Pictures paired with source code:
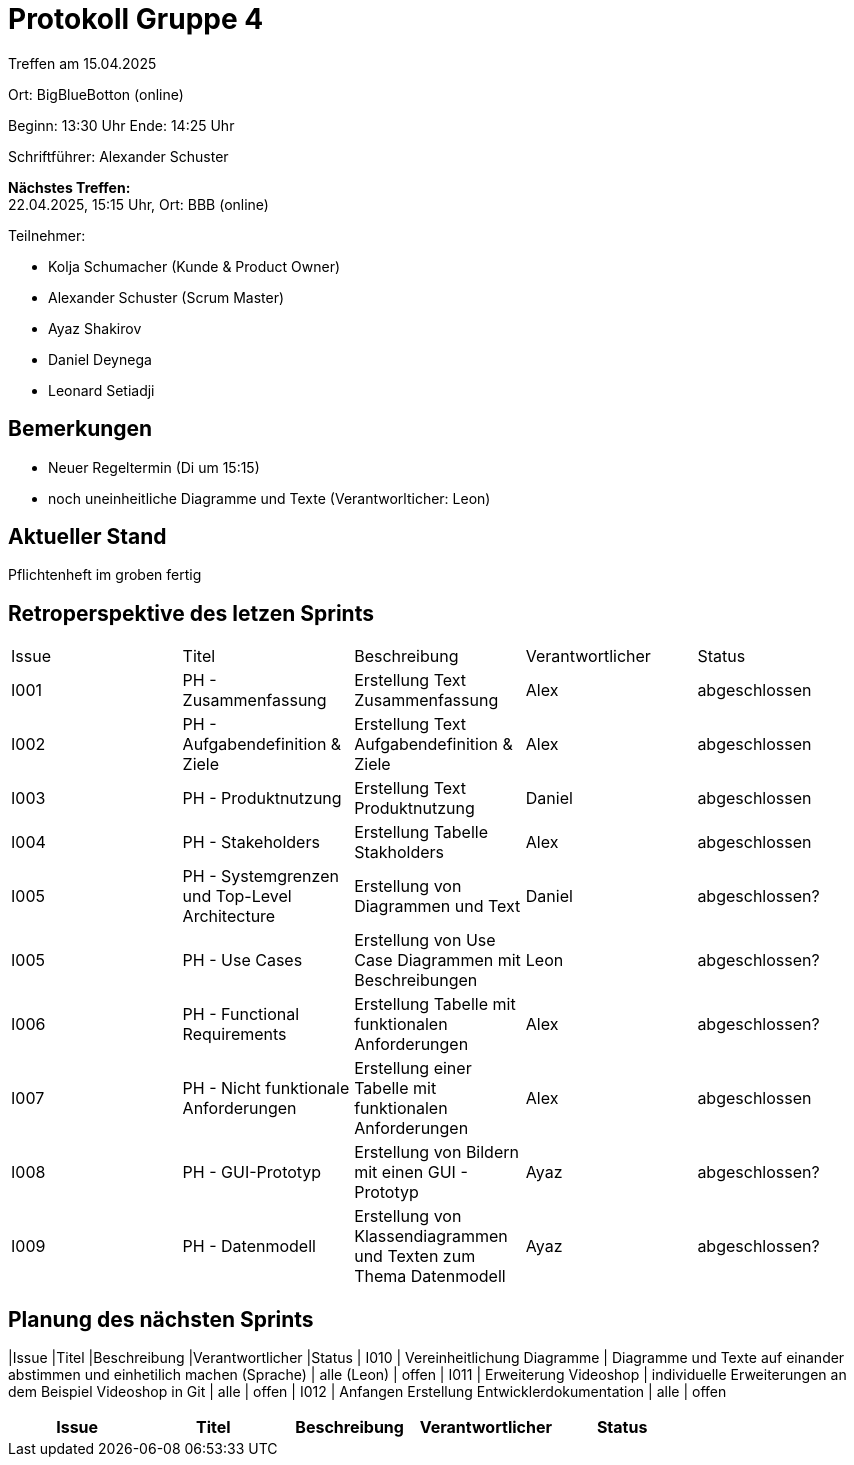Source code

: = Protokoll Gruppe 4

Treffen am 15.04.2025

Ort:      BigBlueBotton (online)

Beginn:   13:30 Uhr 
Ende:     14:25 Uhr

Schriftführer: Alexander Schuster

*Nächstes Treffen:* +
22.04.2025, 15:15 Uhr, Ort: BBB (online)

Teilnehmer:

- Kolja Schumacher (Kunde & Product Owner)
- Alexander Schuster (Scrum Master)
- Ayaz Shakirov
- Daniel Deynega
- Leonard Setiadji 

== Bemerkungen
  *  Neuer Regeltermin (Di um 15:15)
  *  noch uneinheitliche Diagramme und Texte (Verantworlticher: Leon)


== Aktueller Stand
Pflichtenheft im groben fertig

== Retroperspektive des letzen Sprints

[option="headers"]
|===
//PH = Pflichtenheft
|Issue |Titel |Beschreibung |Verantwortlicher |Status
| I001 | PH - Zusammenfassung | Erstellung Text Zusammenfassung | Alex | abgeschlossen
| I002 | PH - Aufgabendefinition & Ziele | Erstellung Text Aufgabendefinition & Ziele | Alex | abgeschlossen
| I003 | PH - Produktnutzung | Erstellung Text Produktnutzung | Daniel  | abgeschlossen
| I004 | PH - Stakeholders | Erstellung Tabelle Stakholders | Alex | abgeschlossen
| I005 | PH - Systemgrenzen und Top-Level Architecture | Erstellung von Diagrammen und Text | Daniel | abgeschlossen?
| I005 | PH - Use Cases | Erstellung von Use Case Diagrammen mit Beschreibungen | Leon | abgeschlossen?
| I006 | PH - Functional Requirements | Erstellung Tabelle mit funktionalen Anforderungen | Alex | abgeschlossen?
| I007 | PH - Nicht funktionale Anforderungen | Erstellung einer Tabelle mit funktionalen Anforderungen | Alex | abgeschlossen
| I008 | PH - GUI-Prototyp | Erstellung von Bildern mit einen GUI - Prototyp | Ayaz | abgeschlossen?
| I009 | PH - Datenmodell | Erstellung von Klassendiagrammen und Texten zum Thema Datenmodell | Ayaz | abgeschlossen?
|===

== Planung des nächsten Sprints
|Issue |Titel |Beschreibung |Verantwortlicher |Status
| I010 | Vereinheitlichung Diagramme | Diagramme und Texte auf einander abstimmen und einhetilich machen (Sprache) | alle (Leon) | offen
| I011 | Erweiterung Videoshop | individuelle Erweiterungen an dem Beispiel Videoshop in Git | alle | offen
| I012 | Anfangen Erstellung Entwicklerdokumentation | alle | offen
|===
|Issue |Titel |Beschreibung |Verantwortlicher |Status

|===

■ Task item ■
Exactly the lines from the one that holds "Entwicklerdokumentation | alle | offen" through the final line of the records above should be written out, and only those.

■ Written answer ■
| I012 | Anfangen Erstellung Entwicklerdokumentation | alle | offen
|===
|Issue |Titel |Beschreibung |Verantwortlicher |Status

|===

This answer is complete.